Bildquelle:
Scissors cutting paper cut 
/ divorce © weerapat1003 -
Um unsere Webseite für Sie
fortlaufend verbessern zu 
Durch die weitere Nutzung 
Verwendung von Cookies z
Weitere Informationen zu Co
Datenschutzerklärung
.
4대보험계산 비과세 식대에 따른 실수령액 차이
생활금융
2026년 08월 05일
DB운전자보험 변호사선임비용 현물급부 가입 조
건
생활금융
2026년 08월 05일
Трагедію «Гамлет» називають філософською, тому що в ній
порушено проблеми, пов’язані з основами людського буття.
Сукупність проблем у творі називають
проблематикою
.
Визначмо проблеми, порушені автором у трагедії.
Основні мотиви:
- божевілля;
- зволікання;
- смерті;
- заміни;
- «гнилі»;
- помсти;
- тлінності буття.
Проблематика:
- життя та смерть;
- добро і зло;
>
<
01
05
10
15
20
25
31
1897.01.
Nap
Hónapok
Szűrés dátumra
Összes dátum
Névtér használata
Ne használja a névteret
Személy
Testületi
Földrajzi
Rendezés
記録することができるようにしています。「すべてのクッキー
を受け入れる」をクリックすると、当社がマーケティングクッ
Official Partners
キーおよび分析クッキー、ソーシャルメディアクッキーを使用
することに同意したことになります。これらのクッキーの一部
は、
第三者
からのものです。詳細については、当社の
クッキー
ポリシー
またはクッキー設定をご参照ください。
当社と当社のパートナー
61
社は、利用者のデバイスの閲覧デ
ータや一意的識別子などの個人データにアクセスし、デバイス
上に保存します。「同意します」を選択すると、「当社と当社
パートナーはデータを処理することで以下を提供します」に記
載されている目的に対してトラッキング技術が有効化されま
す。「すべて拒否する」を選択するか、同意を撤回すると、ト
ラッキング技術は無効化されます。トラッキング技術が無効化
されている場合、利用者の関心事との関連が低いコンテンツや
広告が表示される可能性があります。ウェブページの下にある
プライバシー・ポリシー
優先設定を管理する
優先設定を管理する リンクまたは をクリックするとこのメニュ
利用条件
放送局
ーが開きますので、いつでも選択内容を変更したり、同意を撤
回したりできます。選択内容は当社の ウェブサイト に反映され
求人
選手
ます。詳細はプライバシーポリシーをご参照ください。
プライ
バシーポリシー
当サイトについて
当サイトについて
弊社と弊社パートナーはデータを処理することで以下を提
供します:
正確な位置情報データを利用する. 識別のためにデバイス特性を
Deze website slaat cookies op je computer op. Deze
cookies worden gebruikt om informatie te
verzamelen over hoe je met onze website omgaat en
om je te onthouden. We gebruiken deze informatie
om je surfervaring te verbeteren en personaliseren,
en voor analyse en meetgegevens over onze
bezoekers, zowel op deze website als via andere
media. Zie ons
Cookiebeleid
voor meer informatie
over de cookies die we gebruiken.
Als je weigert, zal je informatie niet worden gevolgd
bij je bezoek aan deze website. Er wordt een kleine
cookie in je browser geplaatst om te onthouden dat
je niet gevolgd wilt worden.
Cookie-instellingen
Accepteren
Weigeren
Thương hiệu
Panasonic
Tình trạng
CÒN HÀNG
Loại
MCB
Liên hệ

Task details: Give again, unchanged, the lines running from the top of the material above through the line that has "тому що в ній", and nothing more.

Output of the exercise:
Bildquelle:
Scissors cutting paper cut 
/ divorce © weerapat1003 -
Um unsere Webseite für Sie
fortlaufend verbessern zu 
Durch die weitere Nutzung 
Verwendung von Cookies z
Weitere Informationen zu Co
Datenschutzerklärung
.
4대보험계산 비과세 식대에 따른 실수령액 차이
생활금융
2026년 08월 05일
DB운전자보험 변호사선임비용 현물급부 가입 조
건
생활금융
2026년 08월 05일
Трагедію «Гамлет» називають філософською, тому що в ній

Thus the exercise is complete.